Au contraire, chacune présentée comme vecteur de compétitivité et de prospérité de tous contre tous, continue à voir ses acteurs sommés de perpétuer le vieux mythe affabulateur, celui d’une obligation vitale à la concurrence sans fin, vouée au rayonnement national. Lequel, dans la France du 21e siècle, championne en violences sociales et complicités génocidaires,* phare humaniste désaffecté en même temps que modèle revendiqué de forfaiture pseudo-sanitaire, semble plutôt légitime d’être nommé vitrine fracassée.

Au-delà de ces totems et amulettes pour démagogues cyniques, comme la conserve surgelée des droits de l’homme, l’atome prétendument civil, les ventes d’armes démocratiques ou la santé facile via la pègre Pfizer et McKinsey, ne serait-il pas avisé d’employer illico un des rares et véritables antidote disponibles et connus de longue date contre ces maux fatals et leurs ruses de cinglés, le cerveau diurne, alerte, conscient de lui-même et de sa providence, lié à cet autre miracle, juste en dessous, à quelques décimètres au milieu de la poitrine, la grosse pompe solaire pulsant le monde. Le cerveau, cet organe, seul avec le foie et la peau, capable de se régénérer jusqu’au dernier moment, est en effet doté d’un pouvoir de résilience indestructible nommé neurogenèse, aujourd’hui établi comme pérenne à tous les âges, capable de nous sauver du programme agricole en cours, la production de légumes hors sol sous stricte éclairage télévisuel.

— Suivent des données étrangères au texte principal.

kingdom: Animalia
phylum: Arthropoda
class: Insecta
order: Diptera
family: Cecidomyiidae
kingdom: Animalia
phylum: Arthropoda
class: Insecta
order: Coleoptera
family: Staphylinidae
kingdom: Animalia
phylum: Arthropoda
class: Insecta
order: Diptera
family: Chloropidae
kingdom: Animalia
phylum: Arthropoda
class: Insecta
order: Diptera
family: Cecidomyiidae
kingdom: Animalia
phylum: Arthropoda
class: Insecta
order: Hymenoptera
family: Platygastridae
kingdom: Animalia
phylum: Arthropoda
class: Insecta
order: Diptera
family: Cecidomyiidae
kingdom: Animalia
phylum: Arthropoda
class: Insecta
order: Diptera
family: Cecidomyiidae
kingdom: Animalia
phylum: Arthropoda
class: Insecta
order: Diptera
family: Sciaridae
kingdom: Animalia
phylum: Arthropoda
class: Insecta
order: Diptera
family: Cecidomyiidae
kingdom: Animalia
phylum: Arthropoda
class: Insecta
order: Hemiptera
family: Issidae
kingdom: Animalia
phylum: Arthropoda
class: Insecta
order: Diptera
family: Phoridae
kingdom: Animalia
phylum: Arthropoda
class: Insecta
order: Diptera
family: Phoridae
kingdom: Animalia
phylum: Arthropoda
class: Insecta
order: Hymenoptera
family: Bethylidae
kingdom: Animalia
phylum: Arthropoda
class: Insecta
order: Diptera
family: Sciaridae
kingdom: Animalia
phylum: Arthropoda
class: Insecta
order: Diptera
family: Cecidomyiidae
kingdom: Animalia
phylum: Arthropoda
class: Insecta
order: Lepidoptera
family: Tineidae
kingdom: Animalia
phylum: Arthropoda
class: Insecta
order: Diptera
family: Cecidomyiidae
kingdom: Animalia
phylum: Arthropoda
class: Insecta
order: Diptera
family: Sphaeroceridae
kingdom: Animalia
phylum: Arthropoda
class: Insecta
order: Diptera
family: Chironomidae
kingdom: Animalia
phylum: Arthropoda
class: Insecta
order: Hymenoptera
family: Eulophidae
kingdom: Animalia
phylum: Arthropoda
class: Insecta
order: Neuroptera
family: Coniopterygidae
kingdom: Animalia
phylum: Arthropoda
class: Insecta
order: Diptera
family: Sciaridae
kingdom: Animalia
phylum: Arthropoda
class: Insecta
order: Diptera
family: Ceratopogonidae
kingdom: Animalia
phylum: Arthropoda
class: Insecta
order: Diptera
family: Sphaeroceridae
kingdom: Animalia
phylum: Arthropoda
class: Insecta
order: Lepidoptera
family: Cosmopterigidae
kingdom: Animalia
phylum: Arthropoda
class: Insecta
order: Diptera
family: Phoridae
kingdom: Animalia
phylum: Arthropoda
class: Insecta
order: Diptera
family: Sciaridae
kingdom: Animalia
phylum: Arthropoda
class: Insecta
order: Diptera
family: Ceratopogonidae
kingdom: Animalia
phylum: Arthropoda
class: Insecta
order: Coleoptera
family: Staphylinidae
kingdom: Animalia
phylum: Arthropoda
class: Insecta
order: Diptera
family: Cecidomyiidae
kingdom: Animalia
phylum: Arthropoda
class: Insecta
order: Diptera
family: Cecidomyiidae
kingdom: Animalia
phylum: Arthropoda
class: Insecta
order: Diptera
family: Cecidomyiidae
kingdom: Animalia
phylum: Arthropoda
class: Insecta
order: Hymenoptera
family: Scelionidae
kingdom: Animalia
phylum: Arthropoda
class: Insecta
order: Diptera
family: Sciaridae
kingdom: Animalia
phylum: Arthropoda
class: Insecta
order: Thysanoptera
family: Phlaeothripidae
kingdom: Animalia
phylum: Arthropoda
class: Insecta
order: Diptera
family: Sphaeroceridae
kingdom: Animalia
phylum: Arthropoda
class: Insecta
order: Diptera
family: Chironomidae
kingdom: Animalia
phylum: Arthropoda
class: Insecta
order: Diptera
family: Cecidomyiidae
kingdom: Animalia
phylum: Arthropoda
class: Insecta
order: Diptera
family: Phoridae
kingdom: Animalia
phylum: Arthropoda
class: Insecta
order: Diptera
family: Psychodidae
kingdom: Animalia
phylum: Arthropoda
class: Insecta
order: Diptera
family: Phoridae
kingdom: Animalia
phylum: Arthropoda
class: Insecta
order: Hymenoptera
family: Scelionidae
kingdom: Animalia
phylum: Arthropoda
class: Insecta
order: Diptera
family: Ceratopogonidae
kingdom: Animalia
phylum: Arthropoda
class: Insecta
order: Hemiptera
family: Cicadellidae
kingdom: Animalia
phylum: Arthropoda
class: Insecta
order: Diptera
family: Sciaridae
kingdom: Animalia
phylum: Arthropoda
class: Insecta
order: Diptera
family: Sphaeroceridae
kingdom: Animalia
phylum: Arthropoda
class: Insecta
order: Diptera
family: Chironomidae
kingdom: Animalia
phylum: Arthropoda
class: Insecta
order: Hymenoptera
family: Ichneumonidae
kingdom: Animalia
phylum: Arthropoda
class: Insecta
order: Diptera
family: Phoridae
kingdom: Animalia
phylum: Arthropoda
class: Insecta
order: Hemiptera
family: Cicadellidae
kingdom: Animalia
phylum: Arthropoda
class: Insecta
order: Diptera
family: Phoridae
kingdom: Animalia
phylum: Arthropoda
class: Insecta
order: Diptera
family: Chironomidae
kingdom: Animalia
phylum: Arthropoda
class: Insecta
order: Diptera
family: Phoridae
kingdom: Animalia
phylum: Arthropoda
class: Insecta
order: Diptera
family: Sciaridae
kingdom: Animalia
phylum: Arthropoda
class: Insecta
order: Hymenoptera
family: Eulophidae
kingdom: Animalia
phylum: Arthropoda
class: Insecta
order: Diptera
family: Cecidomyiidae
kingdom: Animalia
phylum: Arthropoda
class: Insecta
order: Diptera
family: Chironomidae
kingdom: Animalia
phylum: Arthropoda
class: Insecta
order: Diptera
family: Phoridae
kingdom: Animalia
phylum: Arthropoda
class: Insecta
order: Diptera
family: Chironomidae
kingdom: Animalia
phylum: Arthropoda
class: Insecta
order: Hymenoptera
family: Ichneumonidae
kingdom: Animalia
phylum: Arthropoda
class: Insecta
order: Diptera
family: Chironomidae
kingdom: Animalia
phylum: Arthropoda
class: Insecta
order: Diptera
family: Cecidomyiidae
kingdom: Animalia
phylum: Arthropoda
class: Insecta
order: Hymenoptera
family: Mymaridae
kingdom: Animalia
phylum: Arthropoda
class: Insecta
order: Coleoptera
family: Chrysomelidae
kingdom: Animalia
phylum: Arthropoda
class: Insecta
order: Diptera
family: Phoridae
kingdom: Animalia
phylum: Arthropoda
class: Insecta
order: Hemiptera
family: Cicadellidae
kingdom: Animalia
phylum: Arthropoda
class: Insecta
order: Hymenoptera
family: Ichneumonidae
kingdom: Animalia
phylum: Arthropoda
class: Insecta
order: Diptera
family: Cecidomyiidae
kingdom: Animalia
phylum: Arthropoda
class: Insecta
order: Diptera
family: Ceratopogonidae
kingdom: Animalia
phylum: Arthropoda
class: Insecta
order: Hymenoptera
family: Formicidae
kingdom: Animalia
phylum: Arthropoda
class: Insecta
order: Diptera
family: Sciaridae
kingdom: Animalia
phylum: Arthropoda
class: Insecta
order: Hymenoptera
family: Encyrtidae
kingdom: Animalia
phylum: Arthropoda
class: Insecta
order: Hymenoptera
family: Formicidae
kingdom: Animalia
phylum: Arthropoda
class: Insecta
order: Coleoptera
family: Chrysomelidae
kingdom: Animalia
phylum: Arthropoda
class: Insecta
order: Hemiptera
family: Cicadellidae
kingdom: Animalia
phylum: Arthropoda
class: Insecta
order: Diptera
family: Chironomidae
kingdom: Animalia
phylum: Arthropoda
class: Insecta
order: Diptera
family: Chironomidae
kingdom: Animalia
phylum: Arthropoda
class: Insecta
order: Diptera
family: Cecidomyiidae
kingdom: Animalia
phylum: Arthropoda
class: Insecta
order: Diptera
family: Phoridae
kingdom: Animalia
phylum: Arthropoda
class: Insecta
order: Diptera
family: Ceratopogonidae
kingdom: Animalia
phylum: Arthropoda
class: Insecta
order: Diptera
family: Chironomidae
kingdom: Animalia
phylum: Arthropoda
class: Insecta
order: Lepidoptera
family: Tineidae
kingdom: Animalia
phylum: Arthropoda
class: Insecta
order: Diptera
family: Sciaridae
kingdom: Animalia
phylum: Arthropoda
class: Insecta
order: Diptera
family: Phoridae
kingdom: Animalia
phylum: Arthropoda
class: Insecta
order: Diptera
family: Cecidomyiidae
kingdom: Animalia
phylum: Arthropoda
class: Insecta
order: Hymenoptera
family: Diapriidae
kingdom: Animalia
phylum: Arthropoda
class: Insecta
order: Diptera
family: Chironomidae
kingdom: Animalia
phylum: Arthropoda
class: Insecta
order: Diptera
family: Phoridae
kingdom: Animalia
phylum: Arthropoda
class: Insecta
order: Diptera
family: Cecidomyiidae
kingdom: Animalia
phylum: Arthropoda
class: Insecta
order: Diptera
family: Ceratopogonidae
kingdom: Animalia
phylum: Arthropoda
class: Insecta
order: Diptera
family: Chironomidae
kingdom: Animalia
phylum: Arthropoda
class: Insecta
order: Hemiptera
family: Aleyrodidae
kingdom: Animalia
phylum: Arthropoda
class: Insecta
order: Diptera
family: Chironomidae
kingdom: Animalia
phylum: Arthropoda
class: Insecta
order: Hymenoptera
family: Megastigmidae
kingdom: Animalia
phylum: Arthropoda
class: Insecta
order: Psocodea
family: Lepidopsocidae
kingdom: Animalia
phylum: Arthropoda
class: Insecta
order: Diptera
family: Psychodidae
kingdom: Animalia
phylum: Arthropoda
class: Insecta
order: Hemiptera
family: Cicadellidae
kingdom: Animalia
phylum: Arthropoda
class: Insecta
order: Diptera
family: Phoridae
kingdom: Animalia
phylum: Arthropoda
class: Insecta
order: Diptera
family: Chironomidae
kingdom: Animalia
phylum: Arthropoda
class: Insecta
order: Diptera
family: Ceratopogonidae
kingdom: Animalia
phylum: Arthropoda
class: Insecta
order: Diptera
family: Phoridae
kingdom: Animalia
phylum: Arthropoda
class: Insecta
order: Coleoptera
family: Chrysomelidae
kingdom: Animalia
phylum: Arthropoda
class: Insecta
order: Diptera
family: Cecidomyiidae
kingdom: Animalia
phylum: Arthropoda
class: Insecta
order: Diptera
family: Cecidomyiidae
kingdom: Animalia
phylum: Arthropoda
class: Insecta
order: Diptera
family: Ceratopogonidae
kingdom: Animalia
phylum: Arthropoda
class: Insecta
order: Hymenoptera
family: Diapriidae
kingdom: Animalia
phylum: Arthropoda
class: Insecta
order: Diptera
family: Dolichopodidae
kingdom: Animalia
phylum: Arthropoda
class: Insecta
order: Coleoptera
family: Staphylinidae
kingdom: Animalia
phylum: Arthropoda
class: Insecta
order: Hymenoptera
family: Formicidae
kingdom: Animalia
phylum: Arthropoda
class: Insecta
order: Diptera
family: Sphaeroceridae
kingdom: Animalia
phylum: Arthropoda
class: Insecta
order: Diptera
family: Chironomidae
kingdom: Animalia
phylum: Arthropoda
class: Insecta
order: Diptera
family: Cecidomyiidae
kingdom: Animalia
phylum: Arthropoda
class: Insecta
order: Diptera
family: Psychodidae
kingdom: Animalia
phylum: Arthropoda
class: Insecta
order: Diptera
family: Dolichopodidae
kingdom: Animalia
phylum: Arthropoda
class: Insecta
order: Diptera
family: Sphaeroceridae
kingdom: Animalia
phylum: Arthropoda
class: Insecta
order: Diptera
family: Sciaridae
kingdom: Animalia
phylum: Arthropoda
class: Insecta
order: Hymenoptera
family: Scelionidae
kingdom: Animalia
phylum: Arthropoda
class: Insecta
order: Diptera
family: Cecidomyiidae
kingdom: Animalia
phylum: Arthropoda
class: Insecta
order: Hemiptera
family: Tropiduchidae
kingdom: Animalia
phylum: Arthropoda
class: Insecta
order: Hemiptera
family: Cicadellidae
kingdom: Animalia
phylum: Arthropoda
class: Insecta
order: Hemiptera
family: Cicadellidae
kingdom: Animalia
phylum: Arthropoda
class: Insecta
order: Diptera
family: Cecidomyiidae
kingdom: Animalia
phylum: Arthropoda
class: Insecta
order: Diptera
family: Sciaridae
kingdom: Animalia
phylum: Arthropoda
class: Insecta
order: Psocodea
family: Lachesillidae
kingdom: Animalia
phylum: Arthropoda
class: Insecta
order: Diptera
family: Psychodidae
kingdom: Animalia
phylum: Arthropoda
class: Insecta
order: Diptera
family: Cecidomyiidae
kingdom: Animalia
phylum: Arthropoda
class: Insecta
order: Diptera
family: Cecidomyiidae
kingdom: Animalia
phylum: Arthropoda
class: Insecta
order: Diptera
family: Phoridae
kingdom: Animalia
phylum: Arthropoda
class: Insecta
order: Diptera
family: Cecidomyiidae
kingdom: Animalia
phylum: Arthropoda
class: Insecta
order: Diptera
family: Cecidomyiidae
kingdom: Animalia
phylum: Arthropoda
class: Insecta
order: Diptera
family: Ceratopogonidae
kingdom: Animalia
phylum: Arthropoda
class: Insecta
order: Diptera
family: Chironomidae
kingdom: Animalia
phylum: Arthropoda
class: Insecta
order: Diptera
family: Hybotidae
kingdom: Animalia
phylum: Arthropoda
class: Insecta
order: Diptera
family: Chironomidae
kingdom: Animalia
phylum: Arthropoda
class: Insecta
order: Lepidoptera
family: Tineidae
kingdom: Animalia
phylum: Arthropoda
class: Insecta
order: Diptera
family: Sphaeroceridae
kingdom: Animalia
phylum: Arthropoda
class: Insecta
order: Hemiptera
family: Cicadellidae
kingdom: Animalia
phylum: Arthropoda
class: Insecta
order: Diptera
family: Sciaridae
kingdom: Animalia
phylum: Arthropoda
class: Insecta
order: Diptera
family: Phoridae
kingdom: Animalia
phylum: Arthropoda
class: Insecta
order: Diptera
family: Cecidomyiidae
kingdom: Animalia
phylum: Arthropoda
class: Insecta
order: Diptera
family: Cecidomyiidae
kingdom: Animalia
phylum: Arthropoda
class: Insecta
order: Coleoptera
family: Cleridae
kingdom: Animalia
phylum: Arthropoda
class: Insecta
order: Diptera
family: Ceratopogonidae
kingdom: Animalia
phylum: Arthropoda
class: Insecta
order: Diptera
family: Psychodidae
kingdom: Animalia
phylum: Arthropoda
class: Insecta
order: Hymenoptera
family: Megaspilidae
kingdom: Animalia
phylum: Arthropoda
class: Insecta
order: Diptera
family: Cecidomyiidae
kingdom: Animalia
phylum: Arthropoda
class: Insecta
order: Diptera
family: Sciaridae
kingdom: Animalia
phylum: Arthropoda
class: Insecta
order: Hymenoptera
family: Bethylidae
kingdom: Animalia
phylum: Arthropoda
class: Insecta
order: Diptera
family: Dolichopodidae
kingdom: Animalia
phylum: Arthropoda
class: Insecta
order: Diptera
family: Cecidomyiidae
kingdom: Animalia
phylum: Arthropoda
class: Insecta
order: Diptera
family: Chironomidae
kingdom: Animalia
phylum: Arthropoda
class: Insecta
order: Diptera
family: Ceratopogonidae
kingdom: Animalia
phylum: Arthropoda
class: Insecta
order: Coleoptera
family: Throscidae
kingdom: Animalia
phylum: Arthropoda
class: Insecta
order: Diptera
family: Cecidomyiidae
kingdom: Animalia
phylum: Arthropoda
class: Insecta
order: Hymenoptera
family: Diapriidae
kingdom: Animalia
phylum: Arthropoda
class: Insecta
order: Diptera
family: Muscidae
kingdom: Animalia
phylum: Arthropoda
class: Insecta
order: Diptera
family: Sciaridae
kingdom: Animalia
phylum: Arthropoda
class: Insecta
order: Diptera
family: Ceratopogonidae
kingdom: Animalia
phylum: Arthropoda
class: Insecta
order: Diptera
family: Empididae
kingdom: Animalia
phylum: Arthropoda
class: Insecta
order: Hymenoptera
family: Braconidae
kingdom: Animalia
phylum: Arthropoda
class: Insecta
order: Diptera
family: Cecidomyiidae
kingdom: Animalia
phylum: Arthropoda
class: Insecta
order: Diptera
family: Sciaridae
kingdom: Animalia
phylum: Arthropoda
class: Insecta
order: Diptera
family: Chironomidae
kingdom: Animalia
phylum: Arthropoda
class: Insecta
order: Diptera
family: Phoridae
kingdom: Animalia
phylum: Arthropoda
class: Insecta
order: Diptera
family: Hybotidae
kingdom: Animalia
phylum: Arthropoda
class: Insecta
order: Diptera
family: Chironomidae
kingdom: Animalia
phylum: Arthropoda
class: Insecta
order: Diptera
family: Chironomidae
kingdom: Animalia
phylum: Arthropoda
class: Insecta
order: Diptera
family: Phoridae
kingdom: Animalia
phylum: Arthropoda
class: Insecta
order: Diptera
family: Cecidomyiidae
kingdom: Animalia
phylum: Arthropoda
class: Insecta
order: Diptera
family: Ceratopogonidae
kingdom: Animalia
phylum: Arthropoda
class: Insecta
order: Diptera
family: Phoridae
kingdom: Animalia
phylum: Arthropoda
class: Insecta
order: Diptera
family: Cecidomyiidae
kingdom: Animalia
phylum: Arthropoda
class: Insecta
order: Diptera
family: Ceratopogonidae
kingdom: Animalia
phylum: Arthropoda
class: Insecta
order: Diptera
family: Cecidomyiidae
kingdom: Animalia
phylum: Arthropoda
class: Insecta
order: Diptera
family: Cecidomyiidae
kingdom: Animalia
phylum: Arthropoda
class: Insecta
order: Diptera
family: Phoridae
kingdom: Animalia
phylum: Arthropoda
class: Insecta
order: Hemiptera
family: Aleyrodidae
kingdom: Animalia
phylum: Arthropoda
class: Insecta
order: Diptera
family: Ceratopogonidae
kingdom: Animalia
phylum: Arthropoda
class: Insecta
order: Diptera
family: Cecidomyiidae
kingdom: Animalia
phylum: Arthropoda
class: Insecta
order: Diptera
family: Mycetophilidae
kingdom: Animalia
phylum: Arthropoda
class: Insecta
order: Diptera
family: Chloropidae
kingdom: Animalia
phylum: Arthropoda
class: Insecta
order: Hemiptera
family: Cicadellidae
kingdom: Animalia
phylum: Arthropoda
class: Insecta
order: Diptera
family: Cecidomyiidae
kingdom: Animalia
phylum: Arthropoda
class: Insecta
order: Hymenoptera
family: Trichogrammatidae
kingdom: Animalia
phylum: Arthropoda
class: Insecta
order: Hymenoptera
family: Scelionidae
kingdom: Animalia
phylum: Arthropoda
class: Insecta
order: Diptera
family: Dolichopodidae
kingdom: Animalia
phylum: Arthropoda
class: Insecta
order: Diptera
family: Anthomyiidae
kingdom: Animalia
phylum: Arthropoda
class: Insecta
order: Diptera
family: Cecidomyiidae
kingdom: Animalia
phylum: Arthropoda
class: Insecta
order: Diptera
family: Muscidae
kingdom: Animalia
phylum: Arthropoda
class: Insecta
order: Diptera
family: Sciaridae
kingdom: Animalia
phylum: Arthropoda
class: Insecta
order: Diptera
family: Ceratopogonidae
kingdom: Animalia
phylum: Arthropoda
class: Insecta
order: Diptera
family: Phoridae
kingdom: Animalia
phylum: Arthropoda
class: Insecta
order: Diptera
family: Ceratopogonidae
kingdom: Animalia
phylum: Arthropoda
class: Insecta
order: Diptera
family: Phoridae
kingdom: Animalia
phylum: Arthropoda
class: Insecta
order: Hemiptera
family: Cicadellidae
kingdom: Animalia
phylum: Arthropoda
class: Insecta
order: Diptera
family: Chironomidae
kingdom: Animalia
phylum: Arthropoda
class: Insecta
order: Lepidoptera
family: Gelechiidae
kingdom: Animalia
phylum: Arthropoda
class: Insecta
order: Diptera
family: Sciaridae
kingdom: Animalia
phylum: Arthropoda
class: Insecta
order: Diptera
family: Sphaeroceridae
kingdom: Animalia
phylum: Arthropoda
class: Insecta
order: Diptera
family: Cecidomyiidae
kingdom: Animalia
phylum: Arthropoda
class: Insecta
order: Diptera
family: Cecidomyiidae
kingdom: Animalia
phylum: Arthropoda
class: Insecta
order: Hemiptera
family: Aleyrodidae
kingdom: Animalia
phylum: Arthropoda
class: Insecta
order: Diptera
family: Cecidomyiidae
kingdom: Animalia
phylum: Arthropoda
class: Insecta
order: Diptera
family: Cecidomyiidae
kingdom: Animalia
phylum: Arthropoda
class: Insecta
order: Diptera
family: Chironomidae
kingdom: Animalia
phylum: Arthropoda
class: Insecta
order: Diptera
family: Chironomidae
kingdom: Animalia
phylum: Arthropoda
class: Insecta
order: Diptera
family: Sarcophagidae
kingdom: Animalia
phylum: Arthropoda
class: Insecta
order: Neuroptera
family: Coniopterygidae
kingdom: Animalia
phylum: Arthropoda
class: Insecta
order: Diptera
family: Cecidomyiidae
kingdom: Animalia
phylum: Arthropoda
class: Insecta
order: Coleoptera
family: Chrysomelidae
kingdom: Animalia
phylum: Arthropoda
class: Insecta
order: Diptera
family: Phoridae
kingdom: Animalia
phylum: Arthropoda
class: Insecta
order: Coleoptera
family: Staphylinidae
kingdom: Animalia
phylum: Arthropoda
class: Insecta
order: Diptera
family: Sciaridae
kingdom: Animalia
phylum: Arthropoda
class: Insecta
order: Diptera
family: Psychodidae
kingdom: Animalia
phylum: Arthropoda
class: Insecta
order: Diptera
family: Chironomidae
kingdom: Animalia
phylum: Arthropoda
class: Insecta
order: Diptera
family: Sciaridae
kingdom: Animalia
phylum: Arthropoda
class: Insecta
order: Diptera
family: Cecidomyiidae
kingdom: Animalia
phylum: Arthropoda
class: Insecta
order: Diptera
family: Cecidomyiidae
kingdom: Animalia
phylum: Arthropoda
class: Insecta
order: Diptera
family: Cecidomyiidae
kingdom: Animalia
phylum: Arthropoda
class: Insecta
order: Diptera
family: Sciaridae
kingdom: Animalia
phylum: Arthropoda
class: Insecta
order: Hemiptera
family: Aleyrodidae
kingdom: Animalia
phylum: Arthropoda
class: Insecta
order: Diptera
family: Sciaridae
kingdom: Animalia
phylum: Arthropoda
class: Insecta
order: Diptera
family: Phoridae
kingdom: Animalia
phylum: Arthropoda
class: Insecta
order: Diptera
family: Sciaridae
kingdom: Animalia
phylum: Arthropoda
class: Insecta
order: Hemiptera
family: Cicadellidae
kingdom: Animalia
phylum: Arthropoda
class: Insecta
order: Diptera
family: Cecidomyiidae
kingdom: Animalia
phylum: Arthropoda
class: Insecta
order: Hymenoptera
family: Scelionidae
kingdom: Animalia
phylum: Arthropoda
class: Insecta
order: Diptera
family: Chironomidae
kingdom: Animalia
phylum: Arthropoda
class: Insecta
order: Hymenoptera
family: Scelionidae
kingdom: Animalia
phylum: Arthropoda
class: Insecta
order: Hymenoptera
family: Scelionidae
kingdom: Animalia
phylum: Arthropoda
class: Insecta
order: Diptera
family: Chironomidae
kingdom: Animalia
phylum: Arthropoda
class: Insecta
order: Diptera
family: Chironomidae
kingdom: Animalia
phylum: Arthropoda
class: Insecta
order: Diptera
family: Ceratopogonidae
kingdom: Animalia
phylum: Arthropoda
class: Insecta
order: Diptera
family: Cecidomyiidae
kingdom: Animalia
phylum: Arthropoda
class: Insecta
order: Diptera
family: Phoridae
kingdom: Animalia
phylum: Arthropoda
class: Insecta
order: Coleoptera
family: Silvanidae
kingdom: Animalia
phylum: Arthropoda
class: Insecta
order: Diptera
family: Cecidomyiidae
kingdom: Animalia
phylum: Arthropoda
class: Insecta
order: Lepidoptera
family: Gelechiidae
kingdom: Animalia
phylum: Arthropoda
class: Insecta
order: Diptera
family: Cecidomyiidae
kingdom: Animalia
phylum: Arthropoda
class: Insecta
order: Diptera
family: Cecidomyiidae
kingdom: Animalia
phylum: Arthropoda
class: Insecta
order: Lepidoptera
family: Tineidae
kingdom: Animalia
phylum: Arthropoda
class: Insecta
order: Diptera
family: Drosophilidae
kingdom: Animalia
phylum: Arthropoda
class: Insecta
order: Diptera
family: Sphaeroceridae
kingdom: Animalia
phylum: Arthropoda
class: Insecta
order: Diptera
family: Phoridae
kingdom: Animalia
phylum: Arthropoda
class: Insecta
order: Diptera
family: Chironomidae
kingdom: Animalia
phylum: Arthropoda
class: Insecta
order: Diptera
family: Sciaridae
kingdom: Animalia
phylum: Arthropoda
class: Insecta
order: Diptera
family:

Et à propos, ça se nourrit de quoi un cerveau oxygéné et créatif ? Pleinement ouvert aux souffrances, à la joie, et aux battements de cœur du vivant, et pour autant, désabusé, capable dans le même temps d’équilibrer l’activité du cortex préfrontal analytique et les régions dédiés aux émotions, au stress, ou aux relations sociales ?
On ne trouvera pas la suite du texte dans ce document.